Reinforcement learning (RL) has been shown to learn sophisticated control policies for complex tasks including games, robotics, heating and cooling systems and text generation. The action-perception cycle in RL, however, generally assumes that a measurement of the state of the environment is available at each time step without a cost. In applications such as deep-sea and planetary robot exploration, materials design and medicine, however, there can be a high cost associated with measuring, or even approximating, the state of the environment. In this paper, we survey the recently growing literature that adopts the perspective that an RL agent might not need, or even want, a costly measurement at each time step. Within this context, we propose the Deep Dynamic Multi-Step Observationless Agent (DMSOA), contrast it with the literature and empirically evaluate it on OpenAI gym and Atari Pong environments. Our results, show that DMSOA learns a better policy with fewer decision steps and measurements than the considered alternative from the literature.
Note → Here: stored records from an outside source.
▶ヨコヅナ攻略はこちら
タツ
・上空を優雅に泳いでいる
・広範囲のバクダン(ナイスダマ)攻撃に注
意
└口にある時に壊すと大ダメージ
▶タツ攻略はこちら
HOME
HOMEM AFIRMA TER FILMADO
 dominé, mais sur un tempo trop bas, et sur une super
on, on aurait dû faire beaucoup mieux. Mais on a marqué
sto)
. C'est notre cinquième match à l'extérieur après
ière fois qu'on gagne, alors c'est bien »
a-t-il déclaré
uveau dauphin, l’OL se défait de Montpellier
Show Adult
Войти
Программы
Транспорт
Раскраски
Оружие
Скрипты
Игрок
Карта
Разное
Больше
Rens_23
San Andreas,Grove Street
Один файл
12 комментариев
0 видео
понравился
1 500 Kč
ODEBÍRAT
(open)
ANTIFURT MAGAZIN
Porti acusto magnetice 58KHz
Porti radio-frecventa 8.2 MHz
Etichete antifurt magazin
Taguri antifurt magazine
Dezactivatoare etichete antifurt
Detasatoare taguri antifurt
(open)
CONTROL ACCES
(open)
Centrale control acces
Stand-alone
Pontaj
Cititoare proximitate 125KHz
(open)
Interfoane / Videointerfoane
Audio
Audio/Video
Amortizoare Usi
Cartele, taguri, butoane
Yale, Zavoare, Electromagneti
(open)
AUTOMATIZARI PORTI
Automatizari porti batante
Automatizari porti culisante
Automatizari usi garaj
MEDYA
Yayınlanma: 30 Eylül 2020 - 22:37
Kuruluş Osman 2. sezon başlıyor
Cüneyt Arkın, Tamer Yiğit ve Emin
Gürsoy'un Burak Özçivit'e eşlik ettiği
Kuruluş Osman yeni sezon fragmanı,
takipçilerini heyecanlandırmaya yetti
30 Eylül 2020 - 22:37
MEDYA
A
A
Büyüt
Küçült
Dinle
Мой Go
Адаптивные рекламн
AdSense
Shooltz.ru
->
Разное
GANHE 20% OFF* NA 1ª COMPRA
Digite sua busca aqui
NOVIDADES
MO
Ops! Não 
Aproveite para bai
翻译：强化学习已被证明能够为复杂任务学习精细的控制策略，包括游戏、机器人、暖通空调系统以及文本生成等领域。然而，强化学习中的“行动-感知”循环通常假设在每个时间步都能无成本地获取环境状态的测量值。但在诸如深海和行星机器人探索、材料设计以及医学等应用中，测量（甚至近似估算）环境状态可能伴随高昂的代价。本文综述了近期不断增长的文献，这些文献采纳了一种观点：强化学习智能体在每个时间步可能并不需要，甚至不期望获取代价高昂的测量值。在此背景下，我们提出了深度动态多步无观测智能体（DMSOA），将其与现有文献进行对比分析，并在OpenAI Gym和Atari Pong环境中进行实证评估。结果表明，与文献中考虑的替代方案相比，DMSOA能以更少的决策步数和测量次数学习到更优的策略。